Angekommen in einem märchenhaft verschneiten Sanok, in dem die Galerie direkt am verträumten Hauptmarkt liegt, wurden wir vom Team der BWA Galerie sehr freundlich in Empfang genommen.
Die Galerieräume sind beeindruckend und es hat mir viel Freude bereitet, dort meine Arbeiten zu installieren.

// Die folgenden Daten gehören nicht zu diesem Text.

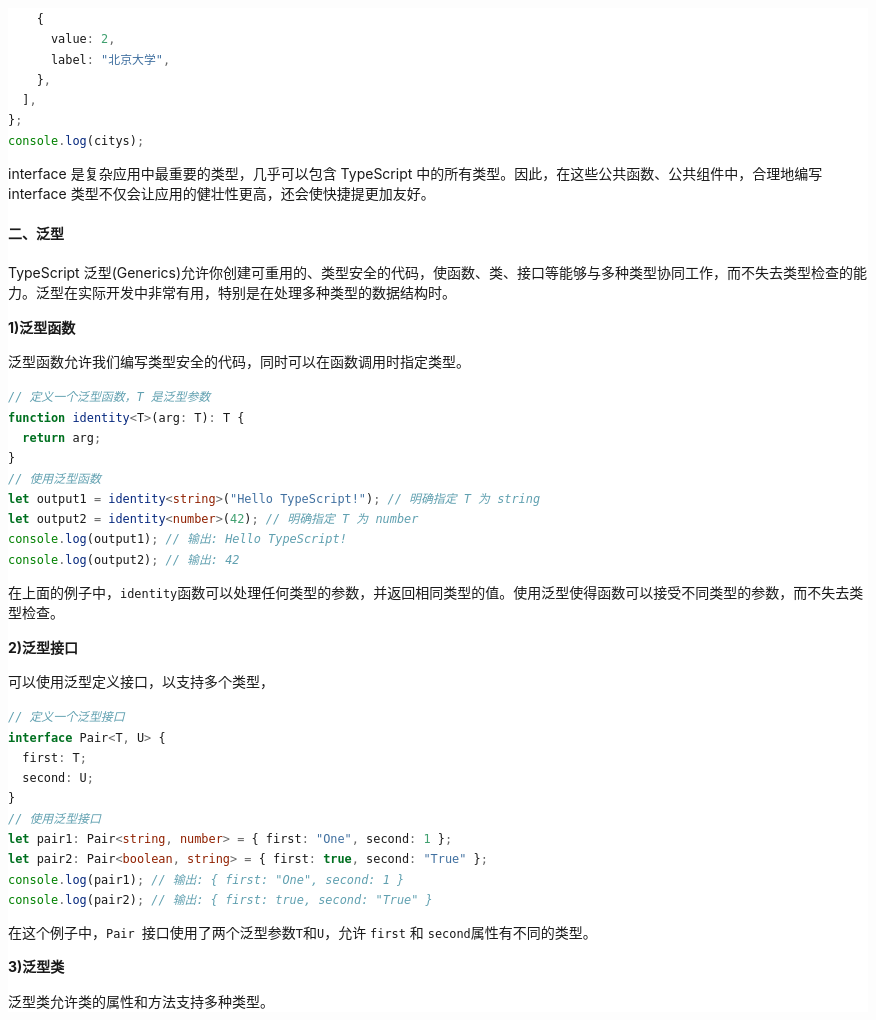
 ```typescript
    {
      value: 2,
      label: "北京⼤学",
    },
  ],
};
console.log(citys);
```

interface 是复杂应用中最重要的类型，几乎可以包含 TypeScript 中的所有类型。因此，在这些公共函数、公共组件中，合理地编写 interface 类型不仅会让应用的健壮性更高，还会使快捷提更加友好。

#### 二、泛型

TypeScript 泛型(Generics)允许你创建可重用的、类型安全的代码，使函数、类、接口等能够与多种类型协同工作，而不失去类型检查的能力。泛型在实际开发中非常有用，特别是在处理多种类型的数据结构时。

**1)泛型函数**

泛型函数允许我们编写类型安全的代码，同时可以在函数调用时指定类型。

```typescript
// 定义⼀个泛型函数，T 是泛型参数
function identity<T>(arg: T): T {
  return arg;
}
// 使⽤泛型函数
let output1 = identity<string>("Hello TypeScript!"); // 明确指定 T 为 string
let output2 = identity<number>(42); // 明确指定 T 为 number
console.log(output1); // 输出: Hello TypeScript!
console.log(output2); // 输出: 42
```

在上面的例子中，`identity`函数可以处理任何类型的参数，并返回相同类型的值。使用泛型使得函数可以接受不同类型的参数，而不失去类型检查。

**2)泛型接口**

可以使用泛型定义接口，以支持多个类型，

```typescript
// 定义⼀个泛型接⼝
interface Pair<T, U> {
  first: T;
  second: U;
}
// 使⽤泛型接⼝
let pair1: Pair<string, number> = { first: "One", second: 1 };
let pair2: Pair<boolean, string> = { first: true, second: "True" };
console.log(pair1); // 输出: { first: "One", second: 1 }
console.log(pair2); // 输出: { first: true, second: "True" }
```

在这个例子中，`Pair `接口使用了两个泛型参数`T`和`U`，允许 `first` 和 `second`属性有不同的类型。

**3)泛型类**

泛型类允许类的属性和方法支持多种类型。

Am Abend der Vernissage war ich überrascht von der überwältigenden Offenheit des Publikums, denn viele Besucher sind zu mir gekommen, um mir von ihren Eindrücken zu erzählen und mir Fragen zu stellen. Das war für mich wirklich schön und ich weiss, dass mein Drachenland in Sanok am richtigen Ort ist!
Ein herzliches Dankeschön geht an Joanna Szostak und Tomek Mistak für ihre Unterstützung und an Agata Sulikowska-Dejena, der ich verdanke, diese Ausstellung realisieren zu können.
. . .
Kiedy na trasie do Sanoka, z polnej drogi gdzieś pomiędzy białymi wzgórzami, pomachała mi Baba Jaga, wszystko było jasne: jesteśmy na dobrej drodze do Drachenland, jedziemy w głąb Galicji.
Po przyjeździe do baśniowo zaśnieżonego miasta, przywitał nas sympatyczny zespół galerii. BWA mieści się na romantycznym rynku, z którego rozpościera się bajeczny widok. Przestrzeń galerii robi wrażenie i ja z radością instalowałam swoje prace. Wieczór wernisażu - była dla mnie zaskoczeniem otwartość publiczności, wiele osób rozmawiało ze mną dzieląc się swoimi przeżyciami, dużo pytali. Dla mnie również było to ciekawe przeżycie i wiem, że Drachenland jest w odpowiednim miejscu.
Serdecznie dziękuję Joanny Szostak i Tomek Mistak za wszystko i również Agata Sulikowska - Dejena, która mi umożliwiała realizację projektu.